Among the new offerings are the Llama-3-Swallow-70B and Llama-3-Taiwan-70B models, trained on Japanese and Mandarin data respectively. These models are designed to provide a deeper understanding of local laws, regulations, and customs. The RakutenAI 7B family of models, built on Mistral-7B, were trained on English and Japanese datasets and are available as NIM microservices for Chat and Instruct functionalities.

These models have achieved leading scores among open Japanese large language models, as evidenced by their top average score in the LM Evaluation Harness benchmark conducted from January to March 2024.

Global and Local Impact

Nations worldwide, including Singapore, the United Arab Emirates, South Korea, Sweden, France, Italy, and India, are investing in sovereign AI infrastructure. NVIDIA's NIM microservices allow businesses, government agencies, and universities to host native large language models (LLMs) in their own environments, facilitating the development of advanced AI applications.

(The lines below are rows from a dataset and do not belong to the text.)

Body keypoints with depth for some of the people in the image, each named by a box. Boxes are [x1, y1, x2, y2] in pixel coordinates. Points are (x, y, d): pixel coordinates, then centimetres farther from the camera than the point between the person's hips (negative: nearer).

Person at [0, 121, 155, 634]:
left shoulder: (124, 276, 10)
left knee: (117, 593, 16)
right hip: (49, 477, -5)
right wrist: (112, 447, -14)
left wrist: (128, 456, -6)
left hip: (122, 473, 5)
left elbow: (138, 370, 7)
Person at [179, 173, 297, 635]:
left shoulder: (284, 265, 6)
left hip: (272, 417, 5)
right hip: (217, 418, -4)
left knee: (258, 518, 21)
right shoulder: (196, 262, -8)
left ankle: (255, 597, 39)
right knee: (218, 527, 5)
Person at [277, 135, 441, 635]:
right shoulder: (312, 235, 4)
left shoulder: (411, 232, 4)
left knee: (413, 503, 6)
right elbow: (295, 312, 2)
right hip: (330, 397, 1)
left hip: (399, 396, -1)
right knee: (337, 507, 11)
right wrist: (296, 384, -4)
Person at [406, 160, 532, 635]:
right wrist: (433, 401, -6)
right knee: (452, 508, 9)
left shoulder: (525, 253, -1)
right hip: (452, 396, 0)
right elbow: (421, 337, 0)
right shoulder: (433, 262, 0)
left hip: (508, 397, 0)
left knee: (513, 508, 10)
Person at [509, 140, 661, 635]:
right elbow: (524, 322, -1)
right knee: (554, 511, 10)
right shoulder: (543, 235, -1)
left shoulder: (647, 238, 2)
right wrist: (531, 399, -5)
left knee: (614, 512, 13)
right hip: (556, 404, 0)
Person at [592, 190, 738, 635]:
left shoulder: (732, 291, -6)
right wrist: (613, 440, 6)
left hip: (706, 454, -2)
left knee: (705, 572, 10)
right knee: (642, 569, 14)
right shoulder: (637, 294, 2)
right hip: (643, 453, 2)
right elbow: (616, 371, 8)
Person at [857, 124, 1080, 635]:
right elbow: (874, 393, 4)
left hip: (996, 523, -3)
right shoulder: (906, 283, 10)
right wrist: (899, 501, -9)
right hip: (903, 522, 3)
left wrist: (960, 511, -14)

For example, the Tokyo Institute of Technology has fine-tuned the Llama-3-Swallow 70B model using Japanese-language data. Preferred Networks, a Japanese AI company, is using the model to develop a healthcare-specific AI trained on Japanese medical data, achieving top scores on the Japan National Examination for Physicians.

In Taiwan, Chang Gung Memorial Hospital is building a custom AI Inference Service to centralize LLM applications within the hospital system, using the Llama-3-Taiwan 70B model to improve medical communication. Pegatron, a Taiwan-based electronics manufacturer, is adopting the model for internal and external applications, integrating it with its PEGAAi Agentic AI System to boost efficiency in manufacturing and operations.

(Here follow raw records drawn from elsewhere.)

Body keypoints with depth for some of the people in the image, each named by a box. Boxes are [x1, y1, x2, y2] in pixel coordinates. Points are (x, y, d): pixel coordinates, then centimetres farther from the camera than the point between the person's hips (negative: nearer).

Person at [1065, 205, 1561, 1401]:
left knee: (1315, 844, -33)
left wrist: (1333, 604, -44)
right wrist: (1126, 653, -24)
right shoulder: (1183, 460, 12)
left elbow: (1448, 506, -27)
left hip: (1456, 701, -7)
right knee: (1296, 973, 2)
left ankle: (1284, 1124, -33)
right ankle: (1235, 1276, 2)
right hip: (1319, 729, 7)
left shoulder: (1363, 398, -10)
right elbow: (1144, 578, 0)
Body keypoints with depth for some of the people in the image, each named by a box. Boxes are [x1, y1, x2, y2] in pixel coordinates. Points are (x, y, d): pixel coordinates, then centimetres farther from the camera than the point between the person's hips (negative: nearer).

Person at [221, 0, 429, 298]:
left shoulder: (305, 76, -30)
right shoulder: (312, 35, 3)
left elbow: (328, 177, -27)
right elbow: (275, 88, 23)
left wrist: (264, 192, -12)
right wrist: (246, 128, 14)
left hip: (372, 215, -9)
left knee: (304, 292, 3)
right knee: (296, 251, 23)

Developing Applications With Sovereign AI NIM Microservices

Developers can deploy these sovereign AI models, packaged as NIM microservices, into production while achieving improved performance. The microservices, available with NVIDIA AI Enterprise, are optimized for inference with the NVIDIA TensorRT-LLM open-source library, providing up to 5x higher throughput and lowering the total cost of running the models in production.

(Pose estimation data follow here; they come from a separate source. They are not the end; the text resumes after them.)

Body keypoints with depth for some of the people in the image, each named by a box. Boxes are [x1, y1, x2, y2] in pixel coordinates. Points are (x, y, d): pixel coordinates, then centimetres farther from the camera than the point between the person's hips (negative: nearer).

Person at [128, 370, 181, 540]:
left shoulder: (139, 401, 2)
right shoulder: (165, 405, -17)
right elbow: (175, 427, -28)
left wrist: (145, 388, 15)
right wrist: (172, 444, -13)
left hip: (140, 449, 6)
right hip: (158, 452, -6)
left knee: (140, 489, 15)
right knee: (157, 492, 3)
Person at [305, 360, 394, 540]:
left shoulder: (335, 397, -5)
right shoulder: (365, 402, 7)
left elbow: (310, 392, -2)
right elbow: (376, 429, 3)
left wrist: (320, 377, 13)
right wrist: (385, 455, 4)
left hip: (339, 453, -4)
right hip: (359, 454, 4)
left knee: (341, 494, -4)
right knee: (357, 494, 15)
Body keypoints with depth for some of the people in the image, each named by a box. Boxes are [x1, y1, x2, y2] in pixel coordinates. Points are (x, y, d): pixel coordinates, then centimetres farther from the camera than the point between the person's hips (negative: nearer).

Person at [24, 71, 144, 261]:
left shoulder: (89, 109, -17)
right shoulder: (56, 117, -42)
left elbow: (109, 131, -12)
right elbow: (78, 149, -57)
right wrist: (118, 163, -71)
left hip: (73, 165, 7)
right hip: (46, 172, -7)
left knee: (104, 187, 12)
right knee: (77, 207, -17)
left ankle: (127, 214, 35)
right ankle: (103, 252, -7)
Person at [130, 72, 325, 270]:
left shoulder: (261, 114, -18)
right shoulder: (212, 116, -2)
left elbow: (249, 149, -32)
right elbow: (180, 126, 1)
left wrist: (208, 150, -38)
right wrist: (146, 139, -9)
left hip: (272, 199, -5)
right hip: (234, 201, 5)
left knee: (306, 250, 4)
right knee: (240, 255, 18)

The new NIM microservices are available today as hosted application programming interfaces (APIs).

Tapping NVIDIA NIM for Faster, More Accurate Generative AI Outcomes

The NIM microservices accelerate deployments, enhance overall performance, and provide the necessary security for organizations across various global industries, including healthcare, finance, manufacturing, education, and legal sectors.

“LLMs are not mechanical tools that provide the same benefit for everyone. They are rather intellectual tools that interact with human culture and creativity. The influence is mutual where not only are the models affected by the data we train on, but also our culture and the data we generate will be influenced by LLMs,” said Rio Yokota, professor at the Global Scientific Information and Computing Center at the Tokyo Institute of Technology.

Creating Custom Enterprise Models With NVIDIA AI Foundry

NVIDIA AI Foundry offers a platform and service that includes popular foundation models, NVIDIA NeMo for fine-tuning, and dedicated capacity on NVIDIA DGX Cloud. This provides developers with a full-stack solution for creating customized foundation models packaged as NIM microservices.

Developers using NVIDIA AI Foundry have access to the NVIDIA AI Enterprise software platform, which offers security, stability, and support for production deployments. This enables developers to build and deploy custom, regional language NIM microservices more quickly and easily, ensuring culturally and linguistically appropriate results for their users.